Machine Learning, Rust and SIMD - II


It’s been a while and a lot happened since the last time.

The plan with this post was to show the results of optimizing Yolo’s hot path for the Raspberry Pi 3B+

I did get into Yolo’s codebase and did some profiling. Turns out, most (85%+) of the time was spent in a single function.

Which is great news, we can focus our optimization efforts!

The weird named function didn’t seem to be doing much:

void cpu_gemm_nn(int TA, int TB, int M, int N, int K, float ALPHA,
        float *A, int lda,
        float *B, int ldb,
        float BETA,
        float *C, int ldc)
{
    int i,j,k;
    for(i = 0; i < M; ++i){
        for(k = 0; k < K; ++k){
            PUT_IN_REGISTER float A_PART = ALPHA * A[i * lda + k];
            for(j = 0; j < N; ++j){
                C[i*ldc+j] += A_PART*B[k*ldb+j];
            }
        }
    }
}

I later discovered it was part of the Basic Linear Algebra Subprograms (BLAS) specification and was an acronym for general matrix multiplication.

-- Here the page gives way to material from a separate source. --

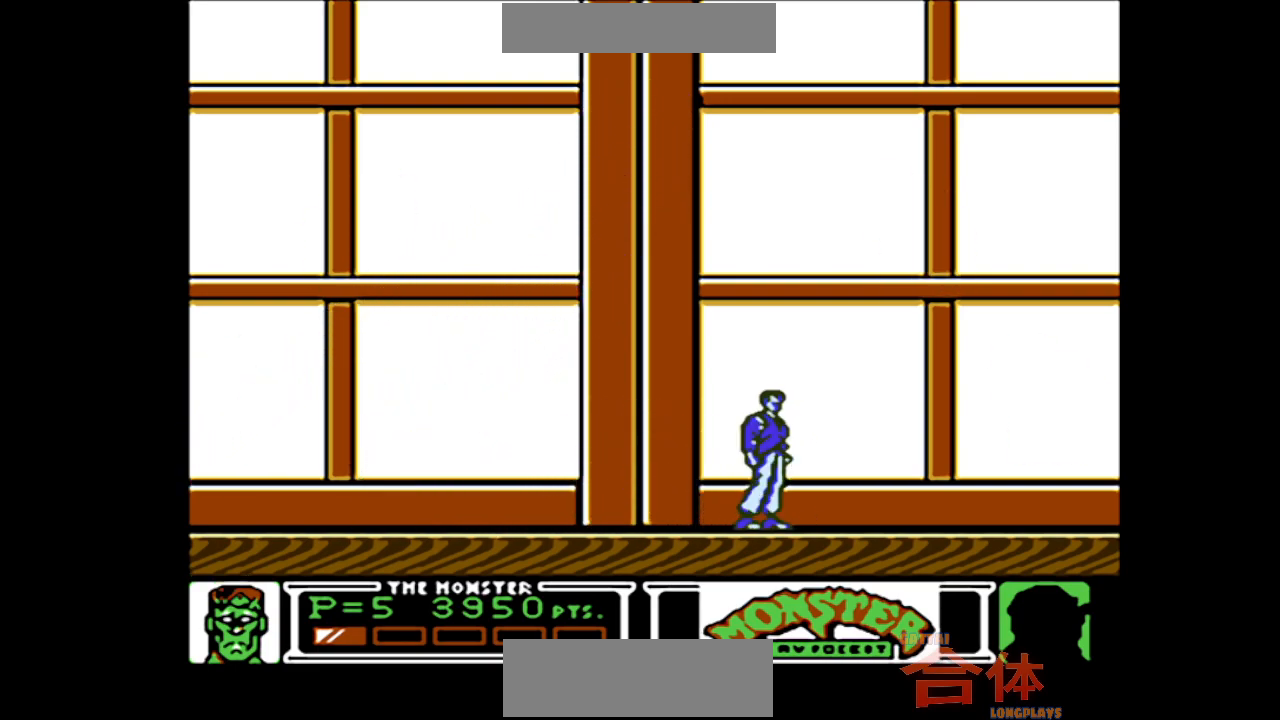
{"buttons": [], "events": []}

Naively I rewrote it in (safe) Rust and got horrible performance, over 2x slower than the C version. Turns out, in such a tight loop bounds checking has a high price.

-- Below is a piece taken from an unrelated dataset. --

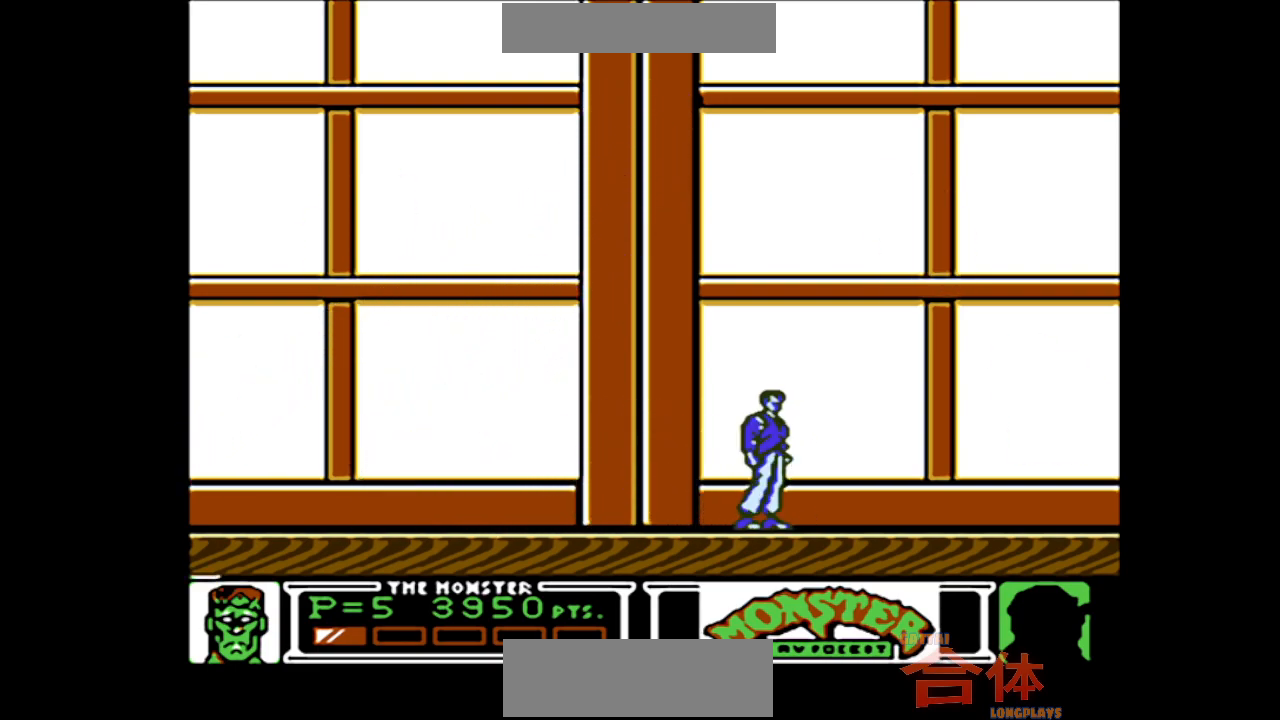
{"buttons": [], "events": []}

I then disabled bounds checking using unsafe and got back to the same performance as C!

#[no_mangle]
pub extern "C" fn gemm_nn_rust_unsafe(n: usize, k: usize, alpha: f32,
                                      a: *const f32, lda: usize,
                                      b: *const f32, ldb: usize,
                                      c: *const f32, ldc: usize){
    let size_a = lda + k;
    let a_n;
    unsafe {
        a_n = std::slice::from_raw_parts(a as *const f32, size_a);
    }

    let size_b = k*ldb + n;
    let b_n;
    unsafe {
        b_n = std::slice::from_raw_parts(b as *const f32, size_b);
    }

    let size_c = ldc + n;
    let c_n;
    unsafe {
        c_n = std::slice::from_raw_parts_mut(c as *mut f32, size_c);
    }
    unsafe {
        let i = 0;
        for k_index in 0..k {
            let a_part: f32 = alpha * *a_n.get_unchecked( k_index);
            let mut j = 0;
            while j < n {           // stride a = 1 // stride b = ldb // stride c = 1
                // rows a = 1
                *c_n.get_unchecked_mut( j) += a_part * (*b_n.get_unchecked(k_index * (ldb) + j));
                j = j+1;
            }

        }
    }
}

Awesome, we have baseline! Now we can get into SIMD!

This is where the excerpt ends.